What I want to achieve after training the model is to study the influence of each of the inputs to each output at each particular time step. In other words, I would like to see which input variables affect my output the most (or which input has the most influence on the output/maybe large gradient) at each time step. Here is the code for this problem:
tf.keras.backend.clear_session()
tf.random.set_seed(42)
model_input = tf.data.Dataset.from_tensor_slices(np.random.normal(size=(10, 100, 1)))
model_input = model_input.batch(10)
model_output = tf.data.Dataset.from_tensor_slices(np.random.normal(size=(10, 100, 1)))
model_output = model_output.batch(10)
my_dataset = tf.data.Dataset.zip((model_input, model_output))
m_inputs = tf.keras.Input(shape=(None, 1))
lstm_outputs = tf.keras.layers.LSTM(32, return_sequences=True)(m_inputs)
m_outputs = tf.keras.layers.TimeDistributed(tf.keras.layers.Dense(1))(lstm_outputs)
my_model = tf.keras.Model(m_inputs, m_outputs, name="my_model")
my_optimizer=tf.keras.optimizers.Adam(learning_rate=0.001)
my_loss_fn = tf.keras.losses.MeanSquaredError()
my_epochs = 3
for epoch in range(my_epochs):
for step, (x_batch_tr, y_batch_tr) in enumerate(my_dataset):
x += 1
# open a gradient tape to record the operations run during the forward pass, which enables autodifferentiation
with tf.GradientTape() as tape:
# Run the forward pass of the layer
logits = my_model(x_batch_tr, training=True)
# compute the loss value for this mismatch
loss_value = my_loss_fn(y_batch_tr, logits)

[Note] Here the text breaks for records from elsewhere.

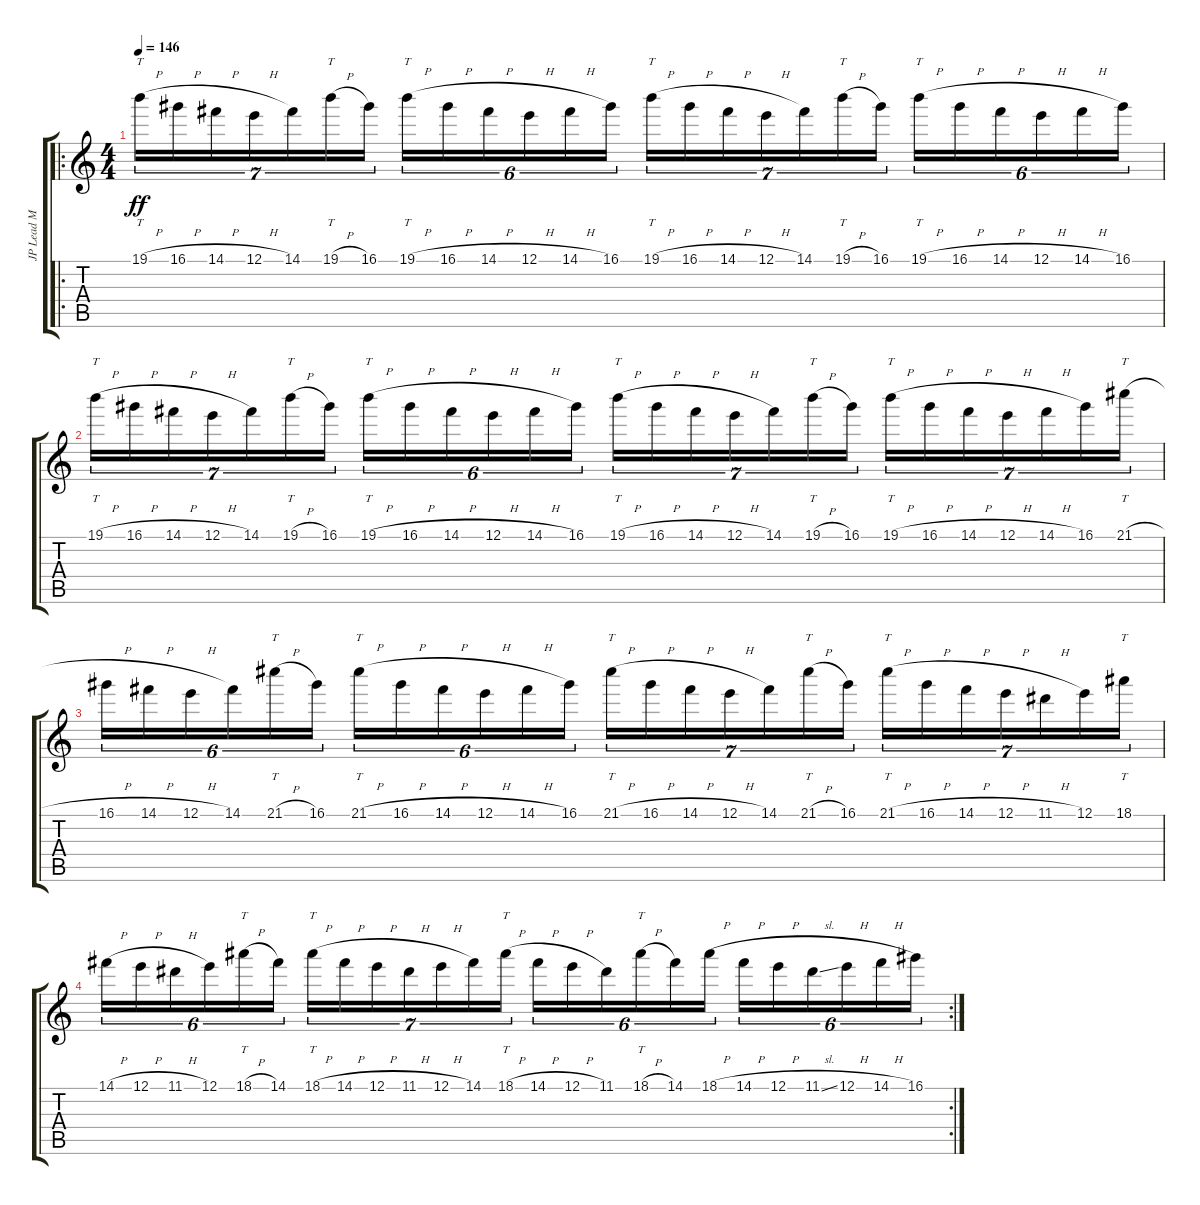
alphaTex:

\track ("JP Lead M" "JP Lead M") {instrument distortionguitar}
\staff {score tabs}
\tuning (E4 B3 G3 D3 A2 E2) {hide}
\ro
\ts (4 4)
\tempo 146
\clef g2
\ks c
19.1{h}.16{tt tu (7 4) dy ff} 16.1{h}.16{tu (7 4)} 14.1{h}.16{tu (7 4)} 12.1{h}.16{tu (7 4)} 14.1.16{tu (7 4)} 19.1{h}.16{tt tu (7 4)} 16.1.16{tu (7 4)} 19.1{h}.16{tt tu (6 4)} 16.1{h}.16{tu (6 4)} 14.1{h}.16{tu (6 4)} 12.1{h}.16{tu (6 4)} 14.1{h}.16{tu (6 4)} 16.1.16{tu (6 4)} 19.1{h}.16{tt tu (7 4)} 16.1{h}.16{tu (7 4)} 14.1{h}.16{tu (7 4)} 12.1{h}.16{tu (7 4)} 14.1.16{tu (7 4)} 19.1{h}.16{tt tu (7 4)} 16.1.16{tu (7 4)} 19.1{h}.16{tt tu (6 4)} 16.1{h}.16{tu (6 4)} 14.1{h}.16{tu (6 4)} 12.1{h}.16{tu (6 4)} 14.1{h}.16{tu (6 4)} 16.1.16{tu (6 4)} |
19.1{h}.16{tt tu (7 4)} 16.1{h}.16{tu (7 4)} 14.1{h}.16{tu (7 4)} 12.1{h}.16{tu (7 4)} 14.1.16{tu (7 4)} 19.1{h}.16{tt tu (7 4)} 16.1.16{tu (7 4)} 19.1{h}.16{tt tu (6 4)} 16.1{h}.16{tu (6 4)} 14.1{h}.16{tu (6 4)} 12.1{h}.16{tu (6 4)} 14.1{h}.16{tu (6 4)} 16.1.16{tu (6 4)} 19.1{h}.16{tt tu (7 4)} 16.1{h}.16{tu (7 4)} 14.1{h}.16{tu (7 4)} 12.1{h}.16{tu (7 4)} 14.1.16{tu (7 4)} 19.1{h}.16{tt tu (7 4)} 16.1.16{tu (7 4)} 19.1{h}.16{tt tu (7 4)} 16.1{h}.16{tu (7 4)} 14.1{h}.16{tu (7 4)} 12.1{h}.16{tu (7 4)} 14.1{h}.16{tu (7 4)} 16.1.16{tu (7 4)} 21.1{h}.16{tt tu (7 4)} |
16.1{h}.16{tu (6 4)} 14.1{h}.16{tu (6 4)} 12.1{h}.16{tu (6 4)} 14.1.16{tu (6 4)} 21.1{h}.16{tt tu (6 4)} 16.1.16{tu (6 4)} 21.1{h}.16{tt tu (6 4)} 16.1{h}.16{tu (6 4)} 14.1{h}.16{tu (6 4)} 12.1{h}.16{tu (6 4)} 14.1{h}.16{tu (6 4)} 16.1.16{tu (6 4)} 21.1{h}.16{tt tu (7 4)} 16.1{h}.16{tu (7 4)} 14.1{h}.16{tu (7 4)} 12.1{h}.16{tu (7 4)} 14.1.16{tu (7 4)} 21.1{h}.16{tt tu (7 4)} 16.1.16{tu (7 4)} 21.1{h}.16{tt tu (7 4)} 16.1{h}.16{tu (7 4)} 14.1{h}.16{tu (7 4)} 12.1{h}.16{tu (7 4)} 11.1{h}.16{tu (7 4)} 12.1.16{tu (7 4)} 18.1.16{tt tu (7 4)} |
\rc 2
14.1{h}.16{tu (6 4)} 12.1{h}.16{tu (6 4)} 11.1{h}.16{tu (6 4)} 12.1.16{tu (6 4)} 18.1{h}.16{tt tu (6 4)} 14.1.16{tu (6 4)} 18.1{h}.16{tt tu (7 4)} 14.1{h}.16{tu (7 4)} 12.1{h}.16{tu (7 4)} 11.1{h}.16{tu (7 4)} 12.1{h}.16{tu (7 4)} 14.1.16{tu (7 4)} 18.1{h}.16{tt tu (7 4)} 14.1{h}.16{tu (6 4)} 12.1{h}.16{tu (6 4)} 11.1.16{tu (6 4)} 18.1{h}.16{tt tu (6 4)} 14.1.16{tu (6 4)} 18.1{h}.16{tu (6 4)} 14.1{h}.16{tu (6 4)} 12.1{h}.16{tu (6 4)} 11.1{sl}.16{tu (6 4)} 12.1{h}.16{tu (6 4)} 14.1{h}.16{tu (6 4)} 16.1.16{tu (6 4)}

# use the gradient tape to automatically retrieve the gradients of the trainable variables with respect to the loss.
grads = tape.gradient(loss_value, my_model.trainable_weights)
# Run one step of gradient descent by updating the value of the variables to minimize the loss.
my_optimizer.apply_gradients(zip(grads, my_model.trainable_weights))
print(f"Step {step}, loss: {loss_value}")
print("\n\nCalculate gradient of ouptuts w.r.t inputs\n\n")
for step, (x_batch_tr, y_batch_tr) in enumerate(my_dataset):
# open a gradient tape to record the operations run during the forward pass, which enables autodifferentiation
with tf.GradientTape() as tape:
tape.watch(x_batch_tr)
# Run the forward pass of the layer
logits = my_model(x_batch_tr, training=True)
#tape.watch(logits[:, 10, :]) # this didn't help
# compute the loss value for this mismatch
loss_value = my_loss_fn(y_batch_tr, logits)
# use the gradient tape to automatically retrieve the gradients of the trainable variables with respect to the loss.
# grads = tape.gradient(logits, x_batch_tr) # This works
# print(grads.numpy().shape) # This works
grads = tape.gradient(logits[:, 10, :], x_batch_tr)
print(grads)
In other words, I would like to pay attention to the inputs that affect my output the most (at each particular time step).
To me grads = tape.gradient(logits, x_batch_tr)
won't do the job cuz this will add the gradients from all outputs w.r.t each inputs.
However, the gradients are always None.
Any help is much appreciated!
You can use tf.GradientTape.batch_jacobian
to get precisely that information:
grads = tape.batch_jacobian(logits, x_batch_tr)
print(grads.shape)
# (10, 100, 1, 100, 1)
Here, grads[i, t1, f1, t2, f2]
gives you, for the example i
, the gradient of output feature f1
at time t1
with respect to input feature f2
at time t2
. If, as in your case, you only have one feature, you can just say that grads[i, t1, 0, t2, 0]
gives you the gradient of t1
with respect to t2
. Conveniently, you can also aggregate different axes or slices of this result to get aggregated gradients. For example, tf.reduce_sum(grads[:, :, :, :10], axis=3)
would give you the gradient of each output time step with respect to the first ten input time steps.
About getting None
gradients in your example, I think it is because you are doing the slicing operation outside of the gradient tape context, so the gradient tracking is lost.